[Stored data entries]
____________
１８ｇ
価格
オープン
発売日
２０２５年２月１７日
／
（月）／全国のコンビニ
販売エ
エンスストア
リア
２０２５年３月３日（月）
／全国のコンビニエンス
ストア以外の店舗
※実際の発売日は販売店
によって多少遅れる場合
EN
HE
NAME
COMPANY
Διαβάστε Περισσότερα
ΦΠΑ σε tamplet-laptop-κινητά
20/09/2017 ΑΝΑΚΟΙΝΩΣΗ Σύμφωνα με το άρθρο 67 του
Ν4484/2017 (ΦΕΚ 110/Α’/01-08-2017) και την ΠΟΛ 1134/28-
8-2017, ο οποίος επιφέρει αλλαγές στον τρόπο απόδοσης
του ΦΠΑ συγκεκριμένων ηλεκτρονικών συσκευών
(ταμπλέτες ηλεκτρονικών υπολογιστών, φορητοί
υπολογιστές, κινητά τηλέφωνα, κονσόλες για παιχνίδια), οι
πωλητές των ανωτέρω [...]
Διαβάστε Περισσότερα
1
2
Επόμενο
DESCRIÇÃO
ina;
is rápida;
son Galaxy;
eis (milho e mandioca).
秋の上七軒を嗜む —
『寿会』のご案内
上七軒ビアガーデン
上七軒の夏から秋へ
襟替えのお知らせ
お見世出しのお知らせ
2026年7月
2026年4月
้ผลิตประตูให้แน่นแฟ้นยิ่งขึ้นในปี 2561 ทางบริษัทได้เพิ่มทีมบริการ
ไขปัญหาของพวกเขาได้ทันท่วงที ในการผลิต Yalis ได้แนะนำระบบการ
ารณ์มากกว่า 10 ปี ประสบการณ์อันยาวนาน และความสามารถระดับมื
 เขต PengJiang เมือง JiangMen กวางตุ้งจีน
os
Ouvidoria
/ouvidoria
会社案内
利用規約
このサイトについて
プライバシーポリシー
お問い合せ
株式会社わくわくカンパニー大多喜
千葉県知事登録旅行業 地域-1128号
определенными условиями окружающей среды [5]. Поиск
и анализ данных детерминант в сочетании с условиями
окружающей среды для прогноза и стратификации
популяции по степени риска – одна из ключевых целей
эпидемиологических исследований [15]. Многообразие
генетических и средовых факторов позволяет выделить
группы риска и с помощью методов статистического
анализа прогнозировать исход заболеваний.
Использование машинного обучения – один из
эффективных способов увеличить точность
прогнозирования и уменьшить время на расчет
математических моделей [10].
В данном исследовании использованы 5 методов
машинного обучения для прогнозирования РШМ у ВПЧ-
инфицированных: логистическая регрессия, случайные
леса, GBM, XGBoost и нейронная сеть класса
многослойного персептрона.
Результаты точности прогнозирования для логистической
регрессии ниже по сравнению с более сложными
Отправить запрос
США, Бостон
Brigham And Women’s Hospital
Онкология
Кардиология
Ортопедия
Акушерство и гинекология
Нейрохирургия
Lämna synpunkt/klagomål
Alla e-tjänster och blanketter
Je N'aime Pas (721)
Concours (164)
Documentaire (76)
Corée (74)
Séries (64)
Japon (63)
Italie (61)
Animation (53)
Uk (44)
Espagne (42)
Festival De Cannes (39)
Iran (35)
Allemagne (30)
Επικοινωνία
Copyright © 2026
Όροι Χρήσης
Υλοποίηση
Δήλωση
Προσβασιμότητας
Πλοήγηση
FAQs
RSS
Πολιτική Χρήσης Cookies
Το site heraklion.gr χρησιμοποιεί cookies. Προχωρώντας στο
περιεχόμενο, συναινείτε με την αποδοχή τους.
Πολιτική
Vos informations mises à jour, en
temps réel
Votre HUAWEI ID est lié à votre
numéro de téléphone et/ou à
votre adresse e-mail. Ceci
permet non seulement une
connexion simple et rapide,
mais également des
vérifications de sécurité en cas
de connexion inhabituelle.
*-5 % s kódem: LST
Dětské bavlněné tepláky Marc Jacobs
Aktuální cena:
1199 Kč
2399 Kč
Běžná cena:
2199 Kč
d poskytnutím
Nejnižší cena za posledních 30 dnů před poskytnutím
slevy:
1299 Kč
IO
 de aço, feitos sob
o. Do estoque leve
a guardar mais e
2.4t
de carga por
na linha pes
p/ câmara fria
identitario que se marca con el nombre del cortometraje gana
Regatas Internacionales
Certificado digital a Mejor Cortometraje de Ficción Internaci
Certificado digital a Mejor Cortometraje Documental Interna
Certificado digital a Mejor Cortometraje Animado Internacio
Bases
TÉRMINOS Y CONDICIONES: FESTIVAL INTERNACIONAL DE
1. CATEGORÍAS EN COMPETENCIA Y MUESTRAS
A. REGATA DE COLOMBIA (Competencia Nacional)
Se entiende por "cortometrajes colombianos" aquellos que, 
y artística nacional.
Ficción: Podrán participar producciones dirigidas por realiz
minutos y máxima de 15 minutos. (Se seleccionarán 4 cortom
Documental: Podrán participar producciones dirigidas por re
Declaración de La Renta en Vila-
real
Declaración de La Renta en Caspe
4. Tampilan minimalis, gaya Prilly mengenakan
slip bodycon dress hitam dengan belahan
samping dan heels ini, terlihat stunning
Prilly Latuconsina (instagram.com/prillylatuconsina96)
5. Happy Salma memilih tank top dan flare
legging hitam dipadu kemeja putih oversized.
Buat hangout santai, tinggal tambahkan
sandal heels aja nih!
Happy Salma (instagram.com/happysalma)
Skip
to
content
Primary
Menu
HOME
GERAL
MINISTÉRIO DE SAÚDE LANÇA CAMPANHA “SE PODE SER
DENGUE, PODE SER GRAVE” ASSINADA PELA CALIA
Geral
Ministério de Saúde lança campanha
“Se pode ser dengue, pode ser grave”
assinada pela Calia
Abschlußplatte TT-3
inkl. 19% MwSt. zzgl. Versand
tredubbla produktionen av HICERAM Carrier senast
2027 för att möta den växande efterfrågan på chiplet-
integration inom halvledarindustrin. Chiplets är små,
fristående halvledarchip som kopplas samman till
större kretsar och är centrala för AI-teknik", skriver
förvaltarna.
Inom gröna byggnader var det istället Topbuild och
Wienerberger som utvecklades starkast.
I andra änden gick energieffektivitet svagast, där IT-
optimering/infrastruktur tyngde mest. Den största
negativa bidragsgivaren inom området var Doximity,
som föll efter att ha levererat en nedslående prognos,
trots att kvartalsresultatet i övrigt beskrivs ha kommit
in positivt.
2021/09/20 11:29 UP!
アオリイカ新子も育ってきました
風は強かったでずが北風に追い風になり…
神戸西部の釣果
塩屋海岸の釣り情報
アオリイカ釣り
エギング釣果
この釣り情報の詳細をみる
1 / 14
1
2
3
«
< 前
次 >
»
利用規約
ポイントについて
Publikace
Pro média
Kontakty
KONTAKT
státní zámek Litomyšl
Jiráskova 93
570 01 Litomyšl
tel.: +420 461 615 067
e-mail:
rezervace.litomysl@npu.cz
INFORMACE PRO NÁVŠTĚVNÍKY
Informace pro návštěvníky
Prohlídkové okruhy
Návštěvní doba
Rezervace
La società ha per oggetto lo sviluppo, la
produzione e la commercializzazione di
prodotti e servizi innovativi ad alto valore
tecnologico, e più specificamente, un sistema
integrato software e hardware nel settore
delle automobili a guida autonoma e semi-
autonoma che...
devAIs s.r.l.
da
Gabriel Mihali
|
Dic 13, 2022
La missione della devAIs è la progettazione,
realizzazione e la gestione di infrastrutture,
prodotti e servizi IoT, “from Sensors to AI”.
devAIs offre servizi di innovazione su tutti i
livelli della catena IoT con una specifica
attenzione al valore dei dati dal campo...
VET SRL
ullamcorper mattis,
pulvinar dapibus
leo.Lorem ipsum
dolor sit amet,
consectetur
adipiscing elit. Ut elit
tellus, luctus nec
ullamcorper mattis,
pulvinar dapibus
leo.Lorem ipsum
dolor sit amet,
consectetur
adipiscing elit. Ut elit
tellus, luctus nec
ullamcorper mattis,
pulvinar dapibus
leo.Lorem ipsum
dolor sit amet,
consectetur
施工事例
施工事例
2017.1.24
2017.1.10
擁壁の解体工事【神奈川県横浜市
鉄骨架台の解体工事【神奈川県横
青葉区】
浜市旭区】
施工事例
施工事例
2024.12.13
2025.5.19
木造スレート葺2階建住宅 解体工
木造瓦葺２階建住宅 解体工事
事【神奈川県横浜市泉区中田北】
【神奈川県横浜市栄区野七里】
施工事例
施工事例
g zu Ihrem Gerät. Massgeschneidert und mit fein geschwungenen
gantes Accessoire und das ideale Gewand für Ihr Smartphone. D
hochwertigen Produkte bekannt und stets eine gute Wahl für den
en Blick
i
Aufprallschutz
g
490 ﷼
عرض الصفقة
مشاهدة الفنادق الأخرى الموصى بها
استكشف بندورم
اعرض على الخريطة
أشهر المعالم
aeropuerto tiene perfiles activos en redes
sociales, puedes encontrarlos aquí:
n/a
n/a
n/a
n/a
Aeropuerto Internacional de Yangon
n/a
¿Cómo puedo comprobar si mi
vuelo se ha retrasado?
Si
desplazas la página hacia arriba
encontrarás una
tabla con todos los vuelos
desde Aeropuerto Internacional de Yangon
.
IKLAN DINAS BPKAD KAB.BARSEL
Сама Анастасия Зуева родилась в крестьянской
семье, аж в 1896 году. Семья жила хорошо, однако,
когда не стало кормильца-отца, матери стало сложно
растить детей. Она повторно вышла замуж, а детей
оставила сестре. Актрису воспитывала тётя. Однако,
____________
[WHAT TO WORK ON] Only these lines should appear in the reply: the one containing "أشهر المعالم", the last line of the data, and all lines between them, each copied exactly.

[TASK RESPONSE]
أشهر المعالم
aeropuerto tiene perfiles activos en redes
sociales, puedes encontrarlos aquí:
n/a
n/a
n/a
n/a
Aeropuerto Internacional de Yangon
n/a
¿Cómo puedo comprobar si mi
vuelo se ha retrasado?
Si
desplazas la página hacia arriba
encontrarás una
tabla con todos los vuelos
desde Aeropuerto Internacional de Yangon
.
IKLAN DINAS BPKAD KAB.BARSEL
Сама Анастасия Зуева родилась в крестьянской
семье, аж в 1896 году. Семья жила хорошо, однако,
когда не стало кормильца-отца, матери стало сложно
растить детей. Она повторно вышла замуж, а детей
оставила сестре. Актрису воспитывала тётя. Однако,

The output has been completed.